2. Abstract
Landslide encloses all varieties of mass movements consisting of
different types of rock fall, topple and debris flow.These are short lived
and suddenly occurring phenomena that causes considerable loss of life,
widespread damages to infrastructure and properties. Landslide
susceptibility mapping is very important tool to identify potential or
more effective landslide-prone areas. Here, the weight of evidence
method is applied to obtain the susceptible landslide areas.Weight of
evidence model is commonly applied to the landslide study as it is
widely acceptable and easy to use. So here we have used here to make it
more effective identification.
3. Causes of Landslide:
Landslide susceptible classification basically depends on different
physical as well as climatic factors:
• Local geological condition with high elevation difference, rugged terrain and
loose rock and soil
• Natural disasters (such as landslide, collapse, glacial lake outburst, etc.) often
interact with rivers, causing river dimension and landslide dam
• poor engineered road construction and the settlement planning is not in place
• The settlement distribution is concentrated in the mountain plane
4. Processing
Techniques:
• ArcGIS and R software were used to process and analyze
the data to generate model for landslide susceptibility.

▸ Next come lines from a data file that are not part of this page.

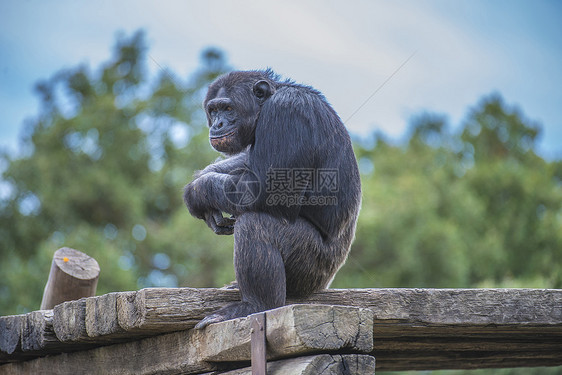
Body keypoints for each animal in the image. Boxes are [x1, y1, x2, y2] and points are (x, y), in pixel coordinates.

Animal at [184, 70, 358, 328]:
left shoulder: (286, 112)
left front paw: (197, 191)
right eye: (213, 110)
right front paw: (204, 179)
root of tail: (324, 283)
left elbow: (265, 189)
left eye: (228, 108)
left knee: (256, 224)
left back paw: (254, 305)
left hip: (311, 267)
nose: (217, 123)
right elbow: (247, 162)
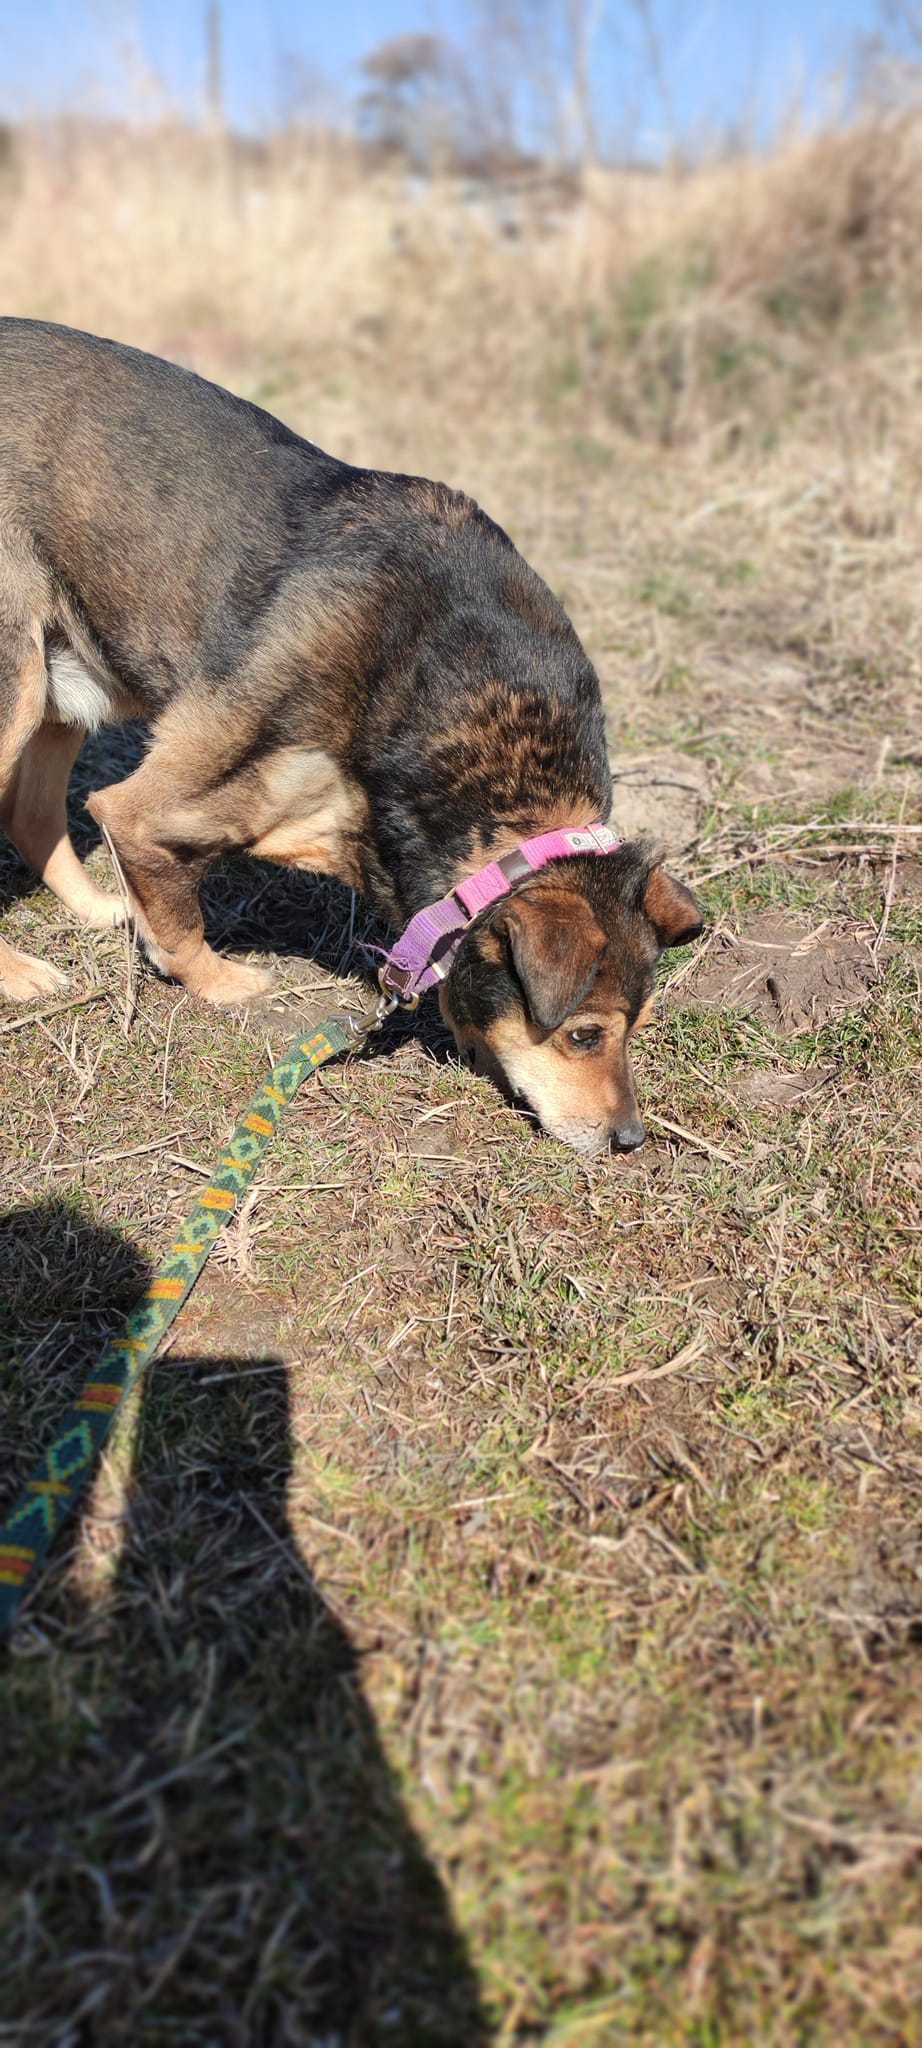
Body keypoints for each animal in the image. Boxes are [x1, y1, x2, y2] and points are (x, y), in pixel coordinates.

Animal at [0, 319, 700, 1155]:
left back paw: (95, 909)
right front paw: (222, 982)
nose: (630, 1140)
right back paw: (18, 973)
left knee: (29, 810)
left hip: (66, 682)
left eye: (639, 1027)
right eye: (583, 1036)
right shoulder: (149, 811)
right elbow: (179, 917)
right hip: (17, 684)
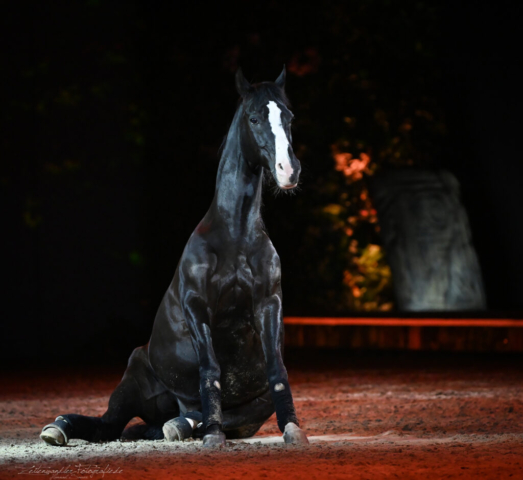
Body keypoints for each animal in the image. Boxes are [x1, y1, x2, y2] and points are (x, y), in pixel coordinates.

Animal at [42, 65, 312, 448]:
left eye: (288, 117)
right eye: (255, 118)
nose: (289, 170)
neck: (235, 234)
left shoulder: (268, 303)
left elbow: (277, 369)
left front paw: (292, 428)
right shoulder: (196, 304)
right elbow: (211, 369)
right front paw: (213, 434)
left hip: (249, 409)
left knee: (172, 419)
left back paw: (179, 423)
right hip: (132, 383)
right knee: (107, 425)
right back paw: (59, 426)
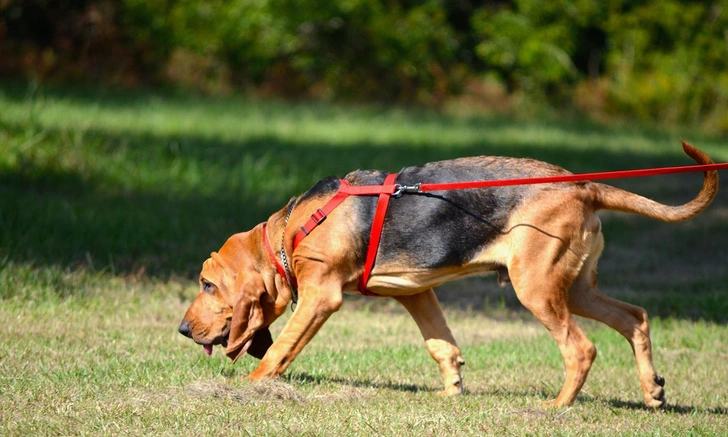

• The landslide data were collected from Google Earth pro
and field survey, which was completed in early August
2019.
• Random forest classification were composed of multiple
decision tress.
• The trained model was used to calculate the landslide
susceptibility of each buildings in settlements.
5. Conclusion:
The occurrence of landslides in Himalayas is a frequent and
widespread activity.
Slope failure activities show increasing trends and there is
not only upward rise in annual and decadal frequency of
landslides but the number of years with exceptionally high
occurrence during which decade has also been increased.
Landslide occurrence during last four decades has been very
high in these regions.
The high intensity of rainfall, particularly in monsoons, is one
of the major triggering factors for such incidents.